The problem with the original approach was the difficulty in designing the web interface to interact with NCBI's BLAST site. Per suggestion by Prof. Arkin, we've instead decided to create our own BLAST search locally by downloading the necessary genome data from the internet and source code for running BLAST.
Modular design divided into following portions:
(details of each are discussed in powerpoint presentation)
The input portion contains HTML/CGI files for user input and a Perl program for running BLAST and parsing the result.
1. HTML/CGI part has two files: blast.htm and blast.cgi.
http://sahara.lbl.gov/~lyan/cgi-bin/blast.htm
The above web interface allows the user to input a pathway name, organism names, protein names, multiple protein sequences, and a threshold. Blast.cgi will save those information into 5 files: Pathwayname, org.file.txt, Proteinnames, Proteinsequences, and Threshold. Then it will run the bp.pl9 program.

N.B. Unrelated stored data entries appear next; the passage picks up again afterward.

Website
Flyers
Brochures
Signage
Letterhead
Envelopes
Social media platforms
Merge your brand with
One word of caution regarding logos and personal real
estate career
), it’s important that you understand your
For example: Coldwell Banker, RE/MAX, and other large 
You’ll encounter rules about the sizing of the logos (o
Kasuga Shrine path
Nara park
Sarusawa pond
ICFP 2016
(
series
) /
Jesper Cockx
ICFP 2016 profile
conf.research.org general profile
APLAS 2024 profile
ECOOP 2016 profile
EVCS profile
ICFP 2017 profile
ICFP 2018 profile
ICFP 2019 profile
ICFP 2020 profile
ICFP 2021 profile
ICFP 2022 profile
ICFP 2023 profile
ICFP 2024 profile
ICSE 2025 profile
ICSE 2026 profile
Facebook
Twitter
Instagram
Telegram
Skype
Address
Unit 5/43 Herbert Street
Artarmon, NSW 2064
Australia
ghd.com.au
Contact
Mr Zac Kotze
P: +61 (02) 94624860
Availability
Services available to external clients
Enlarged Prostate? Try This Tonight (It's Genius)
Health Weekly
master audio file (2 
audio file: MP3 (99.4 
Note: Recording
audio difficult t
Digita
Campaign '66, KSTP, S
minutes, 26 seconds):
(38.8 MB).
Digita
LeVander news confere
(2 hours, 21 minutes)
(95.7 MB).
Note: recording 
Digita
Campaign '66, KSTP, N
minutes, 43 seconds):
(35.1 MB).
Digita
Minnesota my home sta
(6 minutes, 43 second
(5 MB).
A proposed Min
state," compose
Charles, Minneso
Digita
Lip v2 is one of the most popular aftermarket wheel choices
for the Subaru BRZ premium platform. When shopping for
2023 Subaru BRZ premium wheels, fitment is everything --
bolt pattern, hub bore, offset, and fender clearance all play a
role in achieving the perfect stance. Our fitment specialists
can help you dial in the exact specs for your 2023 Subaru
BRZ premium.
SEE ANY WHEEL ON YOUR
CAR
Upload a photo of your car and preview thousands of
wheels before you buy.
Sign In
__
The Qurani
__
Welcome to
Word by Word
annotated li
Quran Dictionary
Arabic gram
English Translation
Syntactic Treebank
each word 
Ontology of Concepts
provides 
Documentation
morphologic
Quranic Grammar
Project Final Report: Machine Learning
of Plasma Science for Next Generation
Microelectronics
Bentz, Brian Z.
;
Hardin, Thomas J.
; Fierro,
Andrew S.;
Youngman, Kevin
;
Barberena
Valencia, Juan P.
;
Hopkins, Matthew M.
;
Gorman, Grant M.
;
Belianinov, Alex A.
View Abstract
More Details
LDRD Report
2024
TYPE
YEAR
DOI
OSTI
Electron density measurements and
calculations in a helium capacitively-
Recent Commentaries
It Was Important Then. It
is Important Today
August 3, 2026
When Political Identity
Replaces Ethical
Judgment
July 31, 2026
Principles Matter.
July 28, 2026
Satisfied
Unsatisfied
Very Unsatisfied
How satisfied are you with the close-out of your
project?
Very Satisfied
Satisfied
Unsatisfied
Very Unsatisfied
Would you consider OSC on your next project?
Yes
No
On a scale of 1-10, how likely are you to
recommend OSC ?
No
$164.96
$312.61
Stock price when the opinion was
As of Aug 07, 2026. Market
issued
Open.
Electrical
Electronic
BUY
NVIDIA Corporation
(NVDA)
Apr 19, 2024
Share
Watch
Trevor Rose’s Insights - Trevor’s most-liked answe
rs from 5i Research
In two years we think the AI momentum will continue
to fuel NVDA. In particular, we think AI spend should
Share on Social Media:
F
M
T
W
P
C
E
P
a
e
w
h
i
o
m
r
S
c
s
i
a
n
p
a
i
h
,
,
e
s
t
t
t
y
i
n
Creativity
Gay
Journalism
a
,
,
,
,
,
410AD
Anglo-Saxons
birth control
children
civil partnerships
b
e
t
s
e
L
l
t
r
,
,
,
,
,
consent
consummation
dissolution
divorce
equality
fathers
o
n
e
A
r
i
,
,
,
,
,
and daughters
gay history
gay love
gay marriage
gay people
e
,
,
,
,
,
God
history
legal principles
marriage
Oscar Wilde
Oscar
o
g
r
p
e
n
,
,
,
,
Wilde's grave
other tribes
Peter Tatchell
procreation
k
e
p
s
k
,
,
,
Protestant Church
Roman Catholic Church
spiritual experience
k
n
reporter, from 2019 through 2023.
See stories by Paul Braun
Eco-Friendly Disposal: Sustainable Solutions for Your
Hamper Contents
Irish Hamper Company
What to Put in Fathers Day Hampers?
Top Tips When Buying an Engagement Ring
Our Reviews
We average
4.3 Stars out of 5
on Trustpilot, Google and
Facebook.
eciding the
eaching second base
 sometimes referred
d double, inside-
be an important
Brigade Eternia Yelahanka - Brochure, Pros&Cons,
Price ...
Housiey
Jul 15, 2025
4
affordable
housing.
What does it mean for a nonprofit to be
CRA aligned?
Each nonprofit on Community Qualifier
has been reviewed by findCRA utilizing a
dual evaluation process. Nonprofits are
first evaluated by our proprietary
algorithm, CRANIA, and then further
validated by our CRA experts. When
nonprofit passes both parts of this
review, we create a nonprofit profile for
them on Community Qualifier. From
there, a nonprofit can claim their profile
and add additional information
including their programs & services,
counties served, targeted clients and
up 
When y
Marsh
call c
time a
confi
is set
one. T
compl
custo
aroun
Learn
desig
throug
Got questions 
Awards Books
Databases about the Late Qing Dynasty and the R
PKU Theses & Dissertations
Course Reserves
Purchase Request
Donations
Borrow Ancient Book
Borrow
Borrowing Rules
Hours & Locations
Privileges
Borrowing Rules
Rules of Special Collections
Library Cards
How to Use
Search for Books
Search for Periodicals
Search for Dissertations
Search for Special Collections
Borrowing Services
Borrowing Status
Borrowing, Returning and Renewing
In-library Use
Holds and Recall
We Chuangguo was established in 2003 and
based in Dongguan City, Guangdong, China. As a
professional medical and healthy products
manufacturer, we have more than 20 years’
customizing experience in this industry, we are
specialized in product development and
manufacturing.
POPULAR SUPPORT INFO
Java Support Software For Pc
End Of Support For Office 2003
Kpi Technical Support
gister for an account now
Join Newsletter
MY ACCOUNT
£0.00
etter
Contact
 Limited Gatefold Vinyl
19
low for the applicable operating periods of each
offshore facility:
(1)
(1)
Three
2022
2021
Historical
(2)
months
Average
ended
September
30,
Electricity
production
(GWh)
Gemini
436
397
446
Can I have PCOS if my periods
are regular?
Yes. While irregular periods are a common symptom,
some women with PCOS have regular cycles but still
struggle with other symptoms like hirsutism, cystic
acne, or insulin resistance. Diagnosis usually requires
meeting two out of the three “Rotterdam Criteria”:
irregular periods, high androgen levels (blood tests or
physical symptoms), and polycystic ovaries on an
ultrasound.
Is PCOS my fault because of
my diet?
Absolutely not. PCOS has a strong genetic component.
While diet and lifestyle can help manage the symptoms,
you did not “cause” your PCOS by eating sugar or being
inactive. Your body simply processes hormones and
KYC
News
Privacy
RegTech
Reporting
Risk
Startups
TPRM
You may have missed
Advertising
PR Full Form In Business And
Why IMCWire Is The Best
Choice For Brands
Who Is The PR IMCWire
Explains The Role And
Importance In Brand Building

2. Protein Databases and BLAST tools (ie. blastall, fascacmd) for 5 organisms are located in /usr2/people/lyan/public_html. Those Databases and BLAST tools are used by "bp.pl9" which will do the following:
The output portion contains five classes in four different files. The classes are as follows: a) intree, b) dphy, c) Orthotable, d) dismat2 and e) newtree. They are stored in separate files except for dphy, which is saved as part of newtree. Intree.java takes in a text file of the output of the clustering algorithm and reads in the organisms, names and distances for drawing the phylogenetic tree. Dphy.java creates a JPanel and contains the method to draw the phylogenetic tree on the panel. Dismat2.java takes organism names and their distances from Metric.java and paints a graphical display of the distance matrix in another JPanel. Orthotable.java takes in organism names and a hashmap of vectors of orthologs in the different organisms from Metric.java and counts the number of orthologs to the seed genes in each organism. These are then displayed in a JTable in a third JPanel. Newtree.java is the major display class which calls methods from all the other classes and creates a tabPane containing the above three JPanels inside a JFrame. Newtree is then called by Phylogenetics to display the desired results.